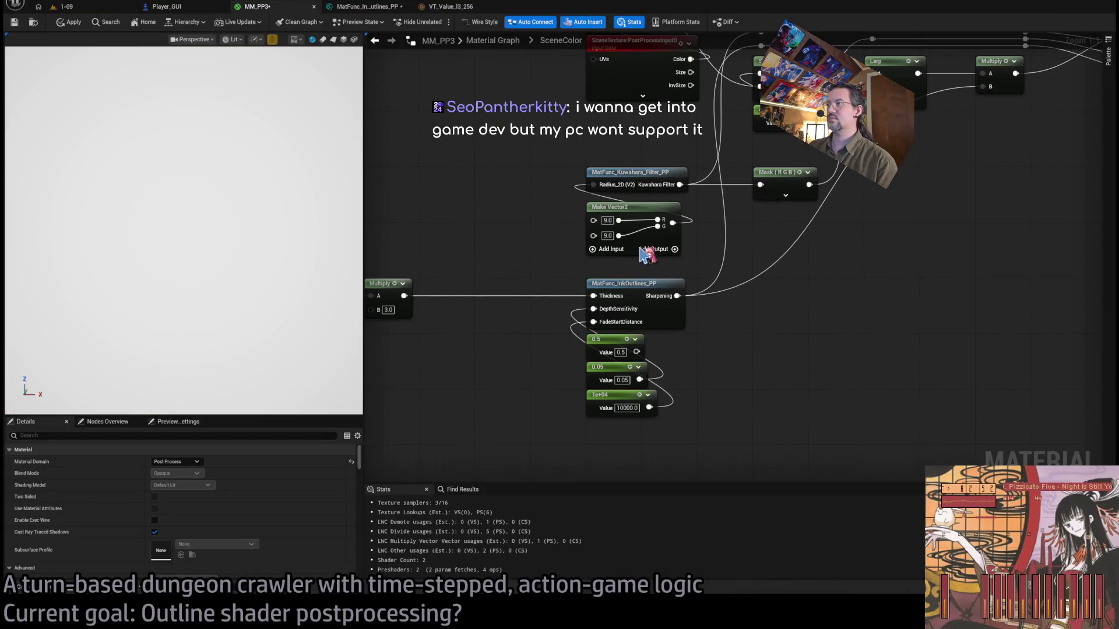
left_click_drag(769, 224, 711, 268)
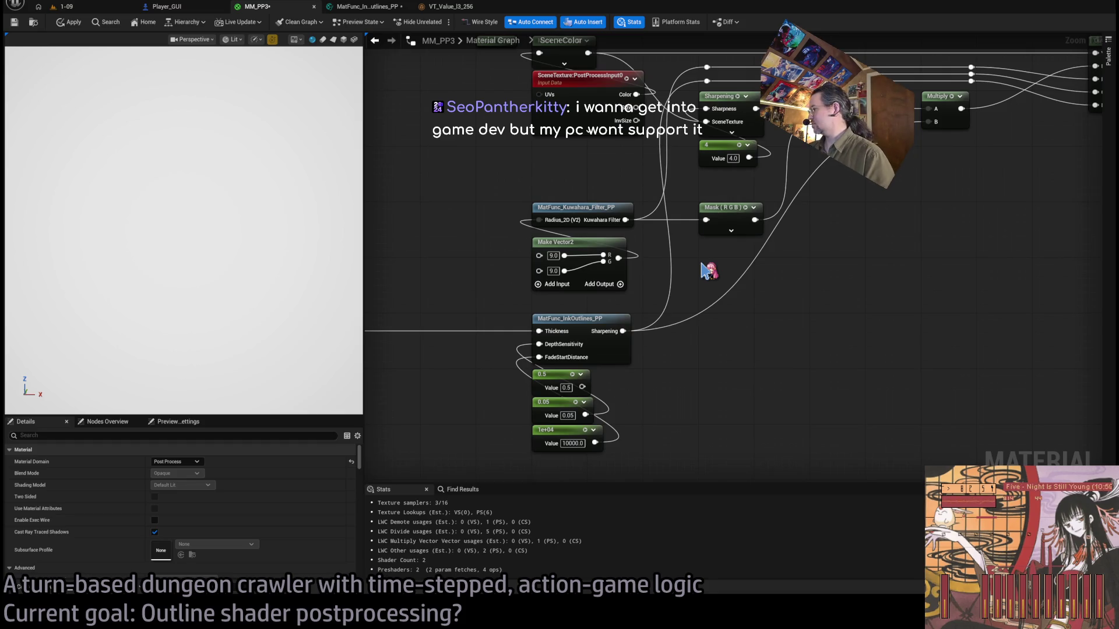
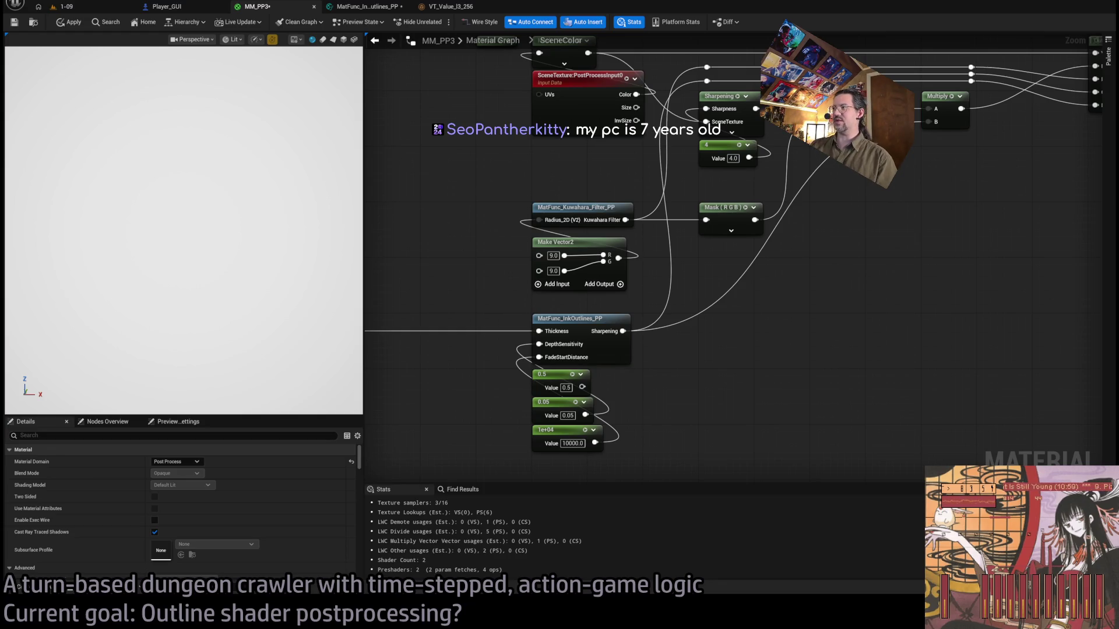
Marquee-select the To-Do comment and its world-position texture chain, and drag them right.
scroll(607, 243, "down", 3)
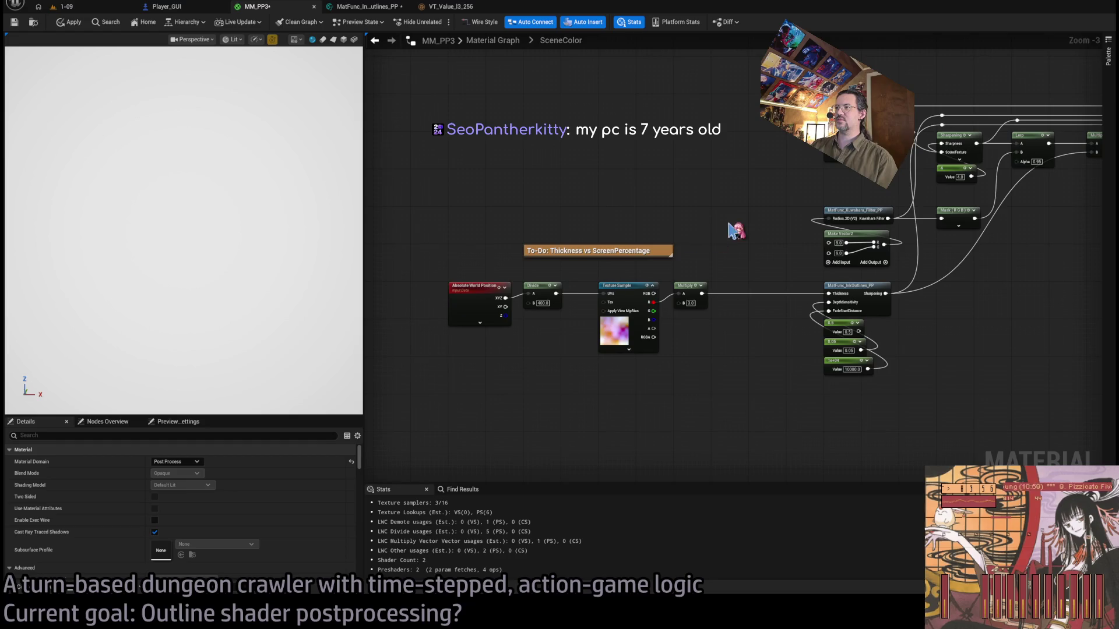
left_click_drag(728, 232, 444, 372)
scroll(486, 298, "up", 3)
left_click_drag(635, 267, 747, 268)
Deselect the moved nodes and pan the Kuwahara and InkOutlines nodes into view.
left_click(722, 184)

___

What you are asked to do: Beginning at the line with "left_click_drag(728, 232, 444, 372)", write out each line exactly as it stands until the listing ends, and add nothing.

The completed task:
left_click_drag(728, 232, 444, 372)
scroll(486, 298, "up", 3)
left_click_drag(635, 267, 747, 268)
Deselect the moved nodes and pan the Kuwahara and InkOutlines nodes into view.
left_click(722, 184)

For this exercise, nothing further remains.